Podcast “Partners”: On Perfect Duos 

As it reads in the introduction, “Partners is a podcast about two people and the story between them, told in their own words.” Creative duos share their stories on how they met, collaborated, fought, reconciled, complemented, and celebrated their greatest successes together. Among them, musicians such as Tegan & Sara, Jeff and Spencer; the father-and-son bandmates in Tweedy, and Daveed Diggs and Rafael Casal who met at a poetry event in high-school and later on “made music until the sun came up.” They released the movie Blindspotting in 2018, one of Barack Obama’s favorites, and the album Seven Nights in Chicago in 2019. “We have this expression that we always say, we did this before every show, and we kind of do it anytime we’re at a crossroads.
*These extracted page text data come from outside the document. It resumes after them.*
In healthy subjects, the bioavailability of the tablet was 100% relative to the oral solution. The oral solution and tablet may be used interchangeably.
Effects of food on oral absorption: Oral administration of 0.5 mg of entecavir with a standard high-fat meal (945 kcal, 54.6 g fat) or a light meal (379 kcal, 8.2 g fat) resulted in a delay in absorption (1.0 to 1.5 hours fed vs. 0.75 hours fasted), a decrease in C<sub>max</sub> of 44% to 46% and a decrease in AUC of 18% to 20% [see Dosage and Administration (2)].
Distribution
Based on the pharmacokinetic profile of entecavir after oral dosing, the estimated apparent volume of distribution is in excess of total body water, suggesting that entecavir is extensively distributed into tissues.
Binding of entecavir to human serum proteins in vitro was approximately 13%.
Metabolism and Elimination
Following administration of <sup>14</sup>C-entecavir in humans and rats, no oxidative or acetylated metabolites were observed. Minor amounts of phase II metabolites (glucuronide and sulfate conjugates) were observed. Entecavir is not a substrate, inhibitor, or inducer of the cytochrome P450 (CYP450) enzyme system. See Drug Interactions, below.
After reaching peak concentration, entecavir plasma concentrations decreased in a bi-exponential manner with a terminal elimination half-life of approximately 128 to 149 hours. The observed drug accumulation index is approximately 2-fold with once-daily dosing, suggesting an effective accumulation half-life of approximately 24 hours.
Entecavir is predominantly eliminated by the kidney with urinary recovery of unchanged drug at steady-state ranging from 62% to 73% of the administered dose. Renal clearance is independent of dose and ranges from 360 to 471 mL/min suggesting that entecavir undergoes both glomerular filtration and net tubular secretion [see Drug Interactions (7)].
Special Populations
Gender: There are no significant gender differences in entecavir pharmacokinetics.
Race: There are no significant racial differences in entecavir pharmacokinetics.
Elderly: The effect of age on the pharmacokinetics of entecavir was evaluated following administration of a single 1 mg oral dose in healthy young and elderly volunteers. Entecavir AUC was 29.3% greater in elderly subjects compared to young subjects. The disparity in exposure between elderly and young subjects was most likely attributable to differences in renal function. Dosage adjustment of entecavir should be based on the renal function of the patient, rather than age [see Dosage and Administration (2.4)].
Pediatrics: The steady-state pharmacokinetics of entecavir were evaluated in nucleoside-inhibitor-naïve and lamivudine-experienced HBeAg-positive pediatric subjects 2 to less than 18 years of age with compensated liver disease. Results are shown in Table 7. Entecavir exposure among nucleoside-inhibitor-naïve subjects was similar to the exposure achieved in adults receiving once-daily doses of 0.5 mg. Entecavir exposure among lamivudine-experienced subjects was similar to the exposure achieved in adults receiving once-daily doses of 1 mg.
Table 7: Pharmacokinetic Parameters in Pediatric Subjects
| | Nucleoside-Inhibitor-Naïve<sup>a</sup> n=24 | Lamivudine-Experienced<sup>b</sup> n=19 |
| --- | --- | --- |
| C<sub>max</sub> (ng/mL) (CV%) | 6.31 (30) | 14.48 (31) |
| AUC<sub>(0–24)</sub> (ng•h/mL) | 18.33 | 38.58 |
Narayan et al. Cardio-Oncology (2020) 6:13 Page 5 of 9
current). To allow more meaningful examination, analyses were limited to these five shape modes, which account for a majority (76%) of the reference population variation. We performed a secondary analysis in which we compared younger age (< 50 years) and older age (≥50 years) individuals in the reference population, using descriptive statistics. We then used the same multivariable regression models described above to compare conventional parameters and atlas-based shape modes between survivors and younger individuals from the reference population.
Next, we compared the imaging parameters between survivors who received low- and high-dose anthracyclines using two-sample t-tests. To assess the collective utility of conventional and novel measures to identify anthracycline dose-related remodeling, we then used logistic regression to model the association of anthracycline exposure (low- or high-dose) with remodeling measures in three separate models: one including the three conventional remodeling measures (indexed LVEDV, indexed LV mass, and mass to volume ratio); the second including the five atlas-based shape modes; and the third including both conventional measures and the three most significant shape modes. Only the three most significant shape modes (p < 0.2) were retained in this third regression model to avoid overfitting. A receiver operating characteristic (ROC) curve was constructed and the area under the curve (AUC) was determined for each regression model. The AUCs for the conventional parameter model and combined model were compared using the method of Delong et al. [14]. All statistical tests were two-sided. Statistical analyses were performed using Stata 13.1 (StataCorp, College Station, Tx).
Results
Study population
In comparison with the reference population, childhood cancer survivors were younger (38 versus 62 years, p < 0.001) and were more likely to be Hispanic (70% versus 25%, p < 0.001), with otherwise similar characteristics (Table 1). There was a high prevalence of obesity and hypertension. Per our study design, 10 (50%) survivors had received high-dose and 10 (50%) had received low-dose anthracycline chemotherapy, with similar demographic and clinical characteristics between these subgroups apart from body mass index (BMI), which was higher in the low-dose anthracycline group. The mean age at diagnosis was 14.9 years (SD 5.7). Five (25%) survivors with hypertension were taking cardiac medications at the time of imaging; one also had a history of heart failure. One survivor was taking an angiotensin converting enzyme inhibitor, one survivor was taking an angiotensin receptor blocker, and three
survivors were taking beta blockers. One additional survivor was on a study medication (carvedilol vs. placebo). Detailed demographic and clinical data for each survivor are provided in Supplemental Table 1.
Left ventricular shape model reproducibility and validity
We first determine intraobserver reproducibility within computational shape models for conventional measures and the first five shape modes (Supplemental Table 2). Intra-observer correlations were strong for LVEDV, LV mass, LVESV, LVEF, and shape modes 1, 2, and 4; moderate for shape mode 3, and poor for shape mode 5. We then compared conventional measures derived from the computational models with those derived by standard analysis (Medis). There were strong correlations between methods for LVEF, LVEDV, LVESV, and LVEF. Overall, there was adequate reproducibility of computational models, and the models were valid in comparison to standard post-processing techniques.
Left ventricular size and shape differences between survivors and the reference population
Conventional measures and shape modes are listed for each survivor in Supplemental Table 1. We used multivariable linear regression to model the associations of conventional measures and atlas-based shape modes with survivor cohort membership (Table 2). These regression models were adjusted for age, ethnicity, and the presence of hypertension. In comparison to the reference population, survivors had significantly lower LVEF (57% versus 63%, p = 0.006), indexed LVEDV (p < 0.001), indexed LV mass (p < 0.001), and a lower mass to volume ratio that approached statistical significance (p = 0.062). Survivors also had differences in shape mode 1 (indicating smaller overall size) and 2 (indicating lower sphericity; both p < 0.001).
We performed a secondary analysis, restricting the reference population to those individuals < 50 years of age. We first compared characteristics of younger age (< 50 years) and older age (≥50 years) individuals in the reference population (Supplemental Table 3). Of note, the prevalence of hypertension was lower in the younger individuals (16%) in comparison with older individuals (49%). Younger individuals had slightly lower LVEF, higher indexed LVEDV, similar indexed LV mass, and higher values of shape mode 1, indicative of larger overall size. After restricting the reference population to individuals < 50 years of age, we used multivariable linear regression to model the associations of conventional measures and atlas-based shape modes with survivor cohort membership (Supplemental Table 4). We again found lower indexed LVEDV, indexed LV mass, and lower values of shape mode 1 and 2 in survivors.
We’re like Energy up, expectations down.” “Partners” is produced and hosted by Hrishikesh Hirway, known for the podcast “Song Exploder” that will soon air as a Netflix documentary series, in which musicians are taking apart their songs, and piece by piece, tell the story of how they were made. 

Sabotage: How to Silence Your Inner Critic and Get Out of Your Own Way 

The book Sabotage by the British writer Emma Gannon, who also hosts the popular podcast Ctrl Alt Delete, is a must-read for everyone who struggles with self-sabotaging tendencies. The book is not only informative, offering advice from clinical psychologists and tips and tricks on how to silence your inner saboteur, but also a diverting and digestible read. The only unsatisfying thing is the book’s length, which only comes with 114 pages and a font size a little too big. Funny are the anecdotes of the author’s own experiences with imposter syndrome, procrastination or jealousy, feelings, and sabotaging behavior that we all (forgive my generalization ) go through in our lives. For example, Gannon tells how she wanted to write a book so very badly in her twenties that she went to a book event where she drank too much overpriced gin and tonic and pissed off the speakers while live-tweeting horrible things about the evening. Then she let her inner saboteur say: “I didn’t want it that much anyway.” Through these candid confessions from her personal life, Gannon establishes a connection with the reader and offers immediate relief from one’s own shortcomings.